Um diese beiden Aspekte diskutieren zu können, ist es erstmal wichtig, den Begriff Handwerk zu definieren. Laut Wikipedia ist das Handwerk ein Wirtschaftszweig, in dem Produkte auf Bestellung gefertigt und Dienstleistungen auf Nachfrage erbracht werden. Diese Definition hat damit auch Einfluss auf die beiden erwähnten Fragestellungen. Ein weiteres wichtiges Merkmal, wenn auch kein Klassifizierungsmerkmal, ist die Lokalität bzw. Regionalität des Handwerks.
KVP als handwerkliche Tätigkeit
Der Kontinuierliche Verbesserungsprozess beinhaltet auf jeden Fall Tätigkeiten, Handlungs- und Denkweisen, die durch klassisches Tun in konkreten Anwendungen gelehrt und verbreitet werden können.

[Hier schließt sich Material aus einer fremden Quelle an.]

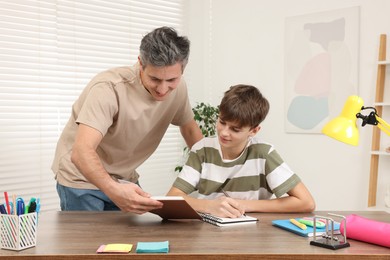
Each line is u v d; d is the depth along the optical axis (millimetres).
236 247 1201
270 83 3877
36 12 3361
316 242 1218
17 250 1202
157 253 1148
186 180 1802
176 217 1544
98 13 3693
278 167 1756
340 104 3424
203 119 3996
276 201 1697
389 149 3057
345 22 3379
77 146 1611
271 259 1138
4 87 3232
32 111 3367
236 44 4121
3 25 3207
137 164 2131
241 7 4070
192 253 1146
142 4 3955
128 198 1474
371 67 3262
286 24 3738
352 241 1265
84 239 1302
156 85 1680
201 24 4336
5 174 3256
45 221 1542
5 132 3248
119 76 1818
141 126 1926
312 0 3578
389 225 1215
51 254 1160
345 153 3424
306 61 3617
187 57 1660
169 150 4199
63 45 3510
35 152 3400
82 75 3631
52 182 3496
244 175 1812
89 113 1687
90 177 1557
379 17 3215
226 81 4215
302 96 3650
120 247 1186
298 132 3686
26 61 3324
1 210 1232
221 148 1828
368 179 3297
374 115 1463
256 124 1733
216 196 1855
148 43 1604
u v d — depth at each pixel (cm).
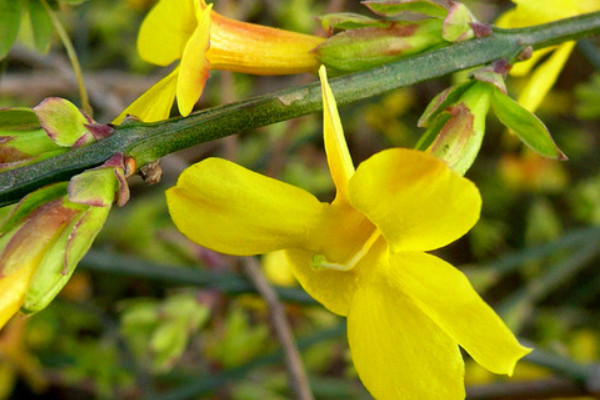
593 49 13
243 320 17
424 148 9
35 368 19
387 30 9
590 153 26
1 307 8
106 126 8
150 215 19
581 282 24
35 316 20
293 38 9
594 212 22
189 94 8
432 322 8
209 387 15
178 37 9
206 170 8
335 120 8
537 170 24
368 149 25
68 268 8
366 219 9
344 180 8
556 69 11
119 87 21
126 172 8
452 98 9
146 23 9
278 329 12
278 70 9
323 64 9
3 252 8
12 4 10
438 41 9
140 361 19
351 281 9
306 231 8
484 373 18
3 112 8
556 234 23
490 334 8
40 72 21
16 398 23
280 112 9
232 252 8
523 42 9
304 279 9
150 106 9
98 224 8
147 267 14
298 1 20
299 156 23
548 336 22
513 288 24
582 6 11
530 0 11
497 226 24
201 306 14
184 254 15
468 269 18
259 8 21
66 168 8
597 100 16
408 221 8
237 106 9
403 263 8
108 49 23
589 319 22
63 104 8
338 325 15
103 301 21
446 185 8
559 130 26
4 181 8
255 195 8
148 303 14
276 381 19
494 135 25
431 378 8
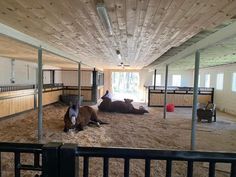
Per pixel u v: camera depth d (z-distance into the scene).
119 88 21.33
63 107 9.98
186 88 11.86
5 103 6.46
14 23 3.12
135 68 15.04
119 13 2.59
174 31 3.49
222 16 2.65
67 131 5.66
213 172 0.81
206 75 12.96
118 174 3.21
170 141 5.08
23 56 7.62
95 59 8.49
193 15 2.63
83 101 12.15
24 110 7.69
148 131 6.00
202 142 5.05
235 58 7.28
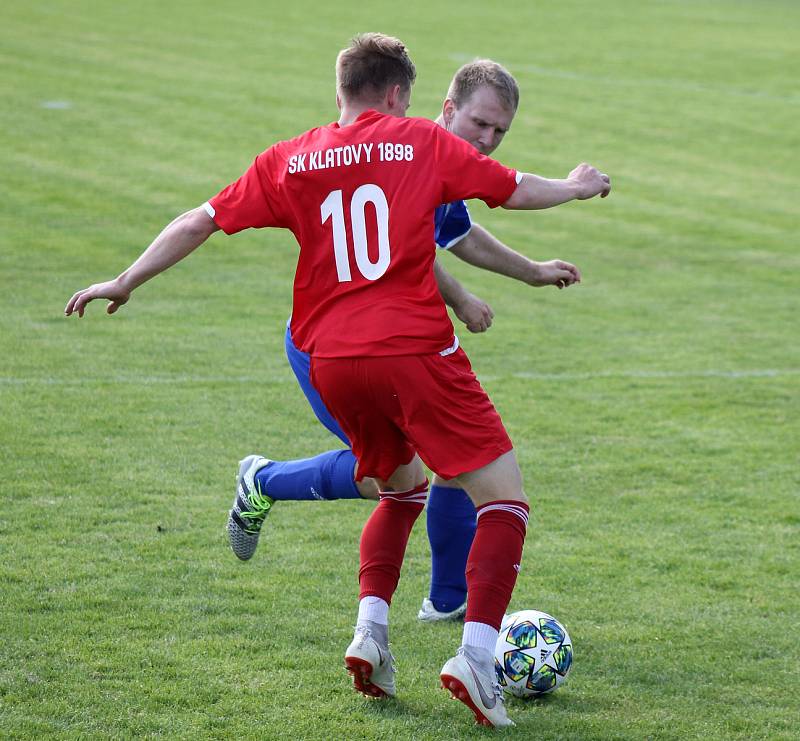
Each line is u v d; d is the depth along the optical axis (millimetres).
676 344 32906
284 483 15008
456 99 15164
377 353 12445
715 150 65000
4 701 12586
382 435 13227
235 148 58906
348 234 12570
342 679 13594
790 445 24297
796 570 17719
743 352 32188
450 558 15469
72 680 13188
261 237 44812
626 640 15070
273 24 99000
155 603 15609
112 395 25984
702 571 17609
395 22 103938
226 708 12672
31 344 29828
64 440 22750
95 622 14891
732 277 41688
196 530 18547
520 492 13062
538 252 44562
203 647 14266
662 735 12406
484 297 38062
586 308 36969
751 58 95938
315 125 64875
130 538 18062
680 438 24609
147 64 78938
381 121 12820
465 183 12688
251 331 32406
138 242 42250
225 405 25734
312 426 24578
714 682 13867
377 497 14516
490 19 109250
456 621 15719
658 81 84500
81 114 63688
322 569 17234
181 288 37031
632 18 116438
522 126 68250
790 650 14828
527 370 29812
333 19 103188
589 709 13125
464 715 12805
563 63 90062
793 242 47344
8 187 48938
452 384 12688
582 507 20422
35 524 18406
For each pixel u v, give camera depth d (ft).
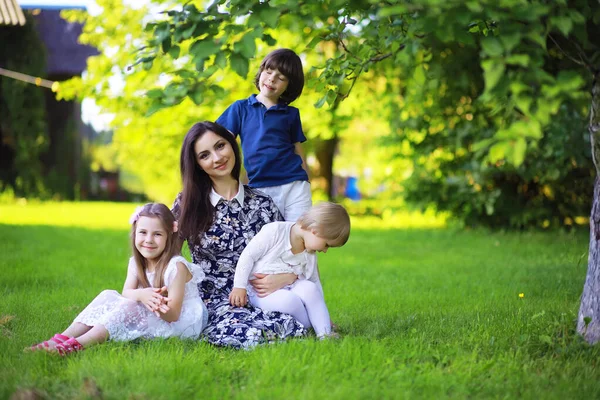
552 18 8.79
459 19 8.64
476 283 21.30
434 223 49.29
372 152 63.52
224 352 12.39
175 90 10.68
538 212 37.93
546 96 7.93
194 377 10.53
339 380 10.55
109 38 38.22
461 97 36.35
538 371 11.39
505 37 8.25
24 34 61.72
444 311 16.48
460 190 37.70
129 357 11.31
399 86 38.96
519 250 30.58
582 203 38.32
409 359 11.81
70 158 69.51
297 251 13.57
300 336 13.10
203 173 14.03
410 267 25.46
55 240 32.14
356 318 15.61
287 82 14.90
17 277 20.75
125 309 12.47
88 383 9.81
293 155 15.25
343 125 43.34
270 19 9.63
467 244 33.65
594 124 12.13
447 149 38.50
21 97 62.28
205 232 13.92
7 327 14.19
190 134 13.71
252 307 13.51
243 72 9.65
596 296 12.72
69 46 70.59
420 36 12.17
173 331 12.80
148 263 13.19
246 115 15.28
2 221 41.81
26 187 64.59
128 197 79.20
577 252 29.12
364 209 60.80
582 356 12.11
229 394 9.89
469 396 10.17
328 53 33.37
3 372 10.73
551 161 34.09
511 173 36.86
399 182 40.81
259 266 13.58
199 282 13.48
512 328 13.96
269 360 11.11
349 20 14.08
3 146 64.28
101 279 21.21
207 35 10.25
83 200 71.51
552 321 14.17
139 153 55.62
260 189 15.03
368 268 25.17
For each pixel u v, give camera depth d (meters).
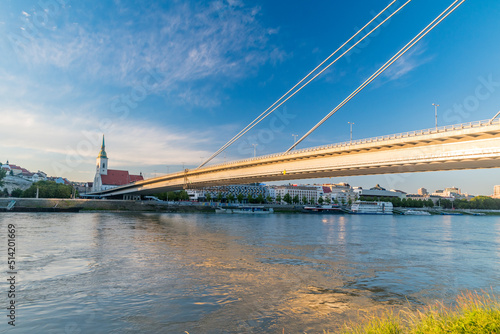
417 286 22.67
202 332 14.43
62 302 17.95
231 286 21.59
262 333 14.41
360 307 17.98
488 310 9.16
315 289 21.38
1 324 14.93
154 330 14.58
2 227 53.12
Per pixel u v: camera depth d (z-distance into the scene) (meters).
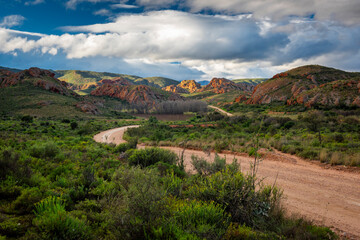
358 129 24.36
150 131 42.38
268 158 12.45
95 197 5.12
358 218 5.08
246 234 3.43
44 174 6.89
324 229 4.16
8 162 5.83
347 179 8.12
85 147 15.45
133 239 3.08
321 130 25.27
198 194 4.64
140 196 3.55
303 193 6.82
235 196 4.23
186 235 2.97
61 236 3.01
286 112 77.75
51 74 177.75
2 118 67.44
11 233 3.09
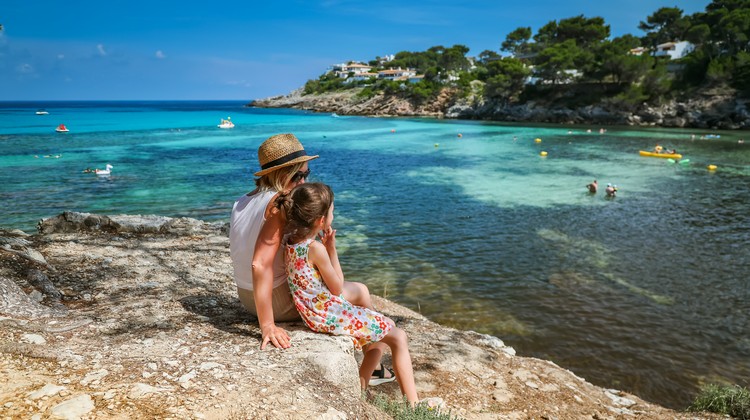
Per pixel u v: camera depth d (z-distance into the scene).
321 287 2.93
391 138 55.91
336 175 29.86
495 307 10.86
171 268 5.41
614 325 10.05
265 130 63.25
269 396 2.24
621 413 5.23
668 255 14.65
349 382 2.68
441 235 16.70
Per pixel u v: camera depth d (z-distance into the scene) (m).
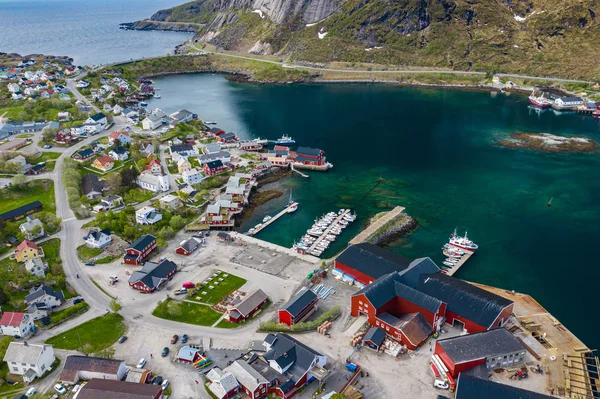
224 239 138.38
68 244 133.25
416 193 174.00
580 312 109.56
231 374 84.88
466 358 86.00
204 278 119.25
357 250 122.75
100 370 86.38
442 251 135.38
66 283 114.94
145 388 81.50
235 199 162.25
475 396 78.88
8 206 154.38
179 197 162.75
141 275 114.75
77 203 151.25
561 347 95.62
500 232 146.00
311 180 186.00
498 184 181.25
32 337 97.69
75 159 192.12
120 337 98.06
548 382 86.38
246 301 106.12
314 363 88.19
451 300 102.50
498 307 97.44
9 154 186.88
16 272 116.19
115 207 155.75
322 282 118.56
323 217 153.88
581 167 197.00
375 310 99.44
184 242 131.50
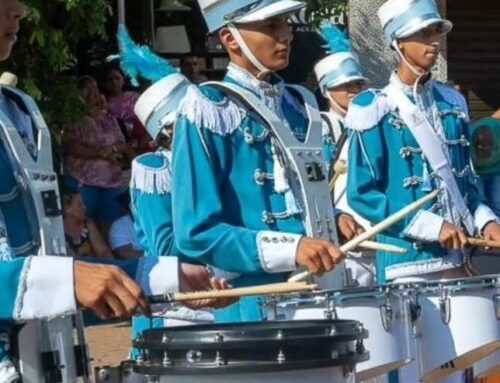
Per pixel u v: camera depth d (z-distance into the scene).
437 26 8.73
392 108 8.67
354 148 8.62
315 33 16.91
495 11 19.88
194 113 6.75
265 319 6.76
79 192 14.52
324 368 5.08
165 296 5.11
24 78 13.97
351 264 9.73
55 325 5.08
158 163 8.77
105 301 4.74
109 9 14.38
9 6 5.13
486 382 8.62
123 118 15.55
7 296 4.76
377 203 8.48
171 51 17.23
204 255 6.59
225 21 6.99
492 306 7.68
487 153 9.95
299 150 6.92
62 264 4.79
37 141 5.26
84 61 16.23
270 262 6.51
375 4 17.34
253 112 6.89
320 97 15.93
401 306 7.21
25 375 4.99
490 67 19.98
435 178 8.64
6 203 5.04
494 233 8.76
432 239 8.36
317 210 6.91
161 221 8.65
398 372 7.45
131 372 5.44
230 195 6.82
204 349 5.00
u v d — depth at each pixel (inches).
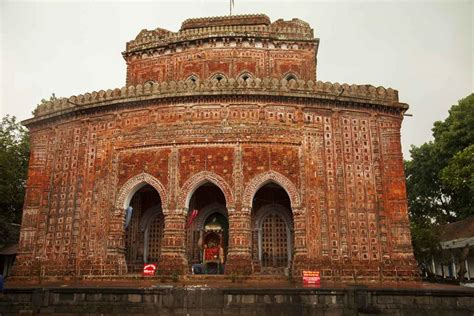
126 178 590.6
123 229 581.0
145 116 603.5
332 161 575.2
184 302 402.0
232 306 398.9
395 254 549.0
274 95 580.7
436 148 964.6
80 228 588.1
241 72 708.0
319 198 560.4
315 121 586.2
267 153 571.8
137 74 746.2
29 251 609.3
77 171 613.9
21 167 914.7
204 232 631.2
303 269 532.4
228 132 577.3
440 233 866.8
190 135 581.6
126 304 406.3
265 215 639.8
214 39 713.6
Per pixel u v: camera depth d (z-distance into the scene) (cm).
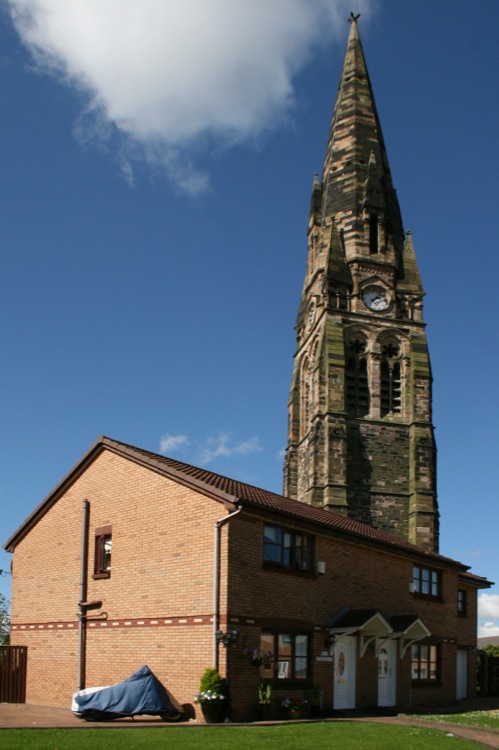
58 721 2292
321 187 7356
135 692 2373
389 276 6581
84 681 2864
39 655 3098
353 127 7181
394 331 6400
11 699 3102
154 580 2717
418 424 6069
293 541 2841
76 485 3144
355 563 3120
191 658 2517
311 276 6969
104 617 2861
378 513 5825
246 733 2016
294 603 2752
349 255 6612
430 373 6238
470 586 4622
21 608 3262
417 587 3550
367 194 6806
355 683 2972
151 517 2795
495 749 1875
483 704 3712
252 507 2592
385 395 6241
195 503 2656
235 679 2455
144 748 1708
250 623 2548
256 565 2623
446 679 3612
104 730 2017
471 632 4569
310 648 2797
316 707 2723
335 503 5659
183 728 2116
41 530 3266
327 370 6041
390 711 2984
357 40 7662
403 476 5969
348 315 6350
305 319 6956
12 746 1677
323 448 5872
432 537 5769
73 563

Dadurch werden die sprichwörtlichen zwei Fliegen mit einer Klappe geschlagen. Wissen und die Anwendung des KVP wird gleichzeitig gelehrt und hat auch direkte positive Auswirkungen auf die Abläufe selbst. Einerseits sind es zwar wissenschaftsähnliche Vorgänge (Experimente und Lerneffekte auch durch Fehler oder Fehlschläge) andererseits ist die Vorgehensweise im KVP sehr praktisch und praxisnah und findet wie Handwerk vor Ort statt. Das Grundprinzip in der Verbesserungs-Kata und der begleitenden Coaching-Kata ist sehr einfach und in keinen Fall „Rocket Science“ also vermeintliche Tätigkeit im wissenschaftlichen Elfenbeinturm. Das Talent zum Umgang mit Menschen ist hilfreich, kann aber auch erworben werden und muss nicht angeboren sein. Die schon mehrfach erwähnte bewusste Routine als Weg zur Kompetenz ist definitiv auch im KVP vorhanden. Auch hier besteht also eine gewisse Verwandtschaft zum Handwerk.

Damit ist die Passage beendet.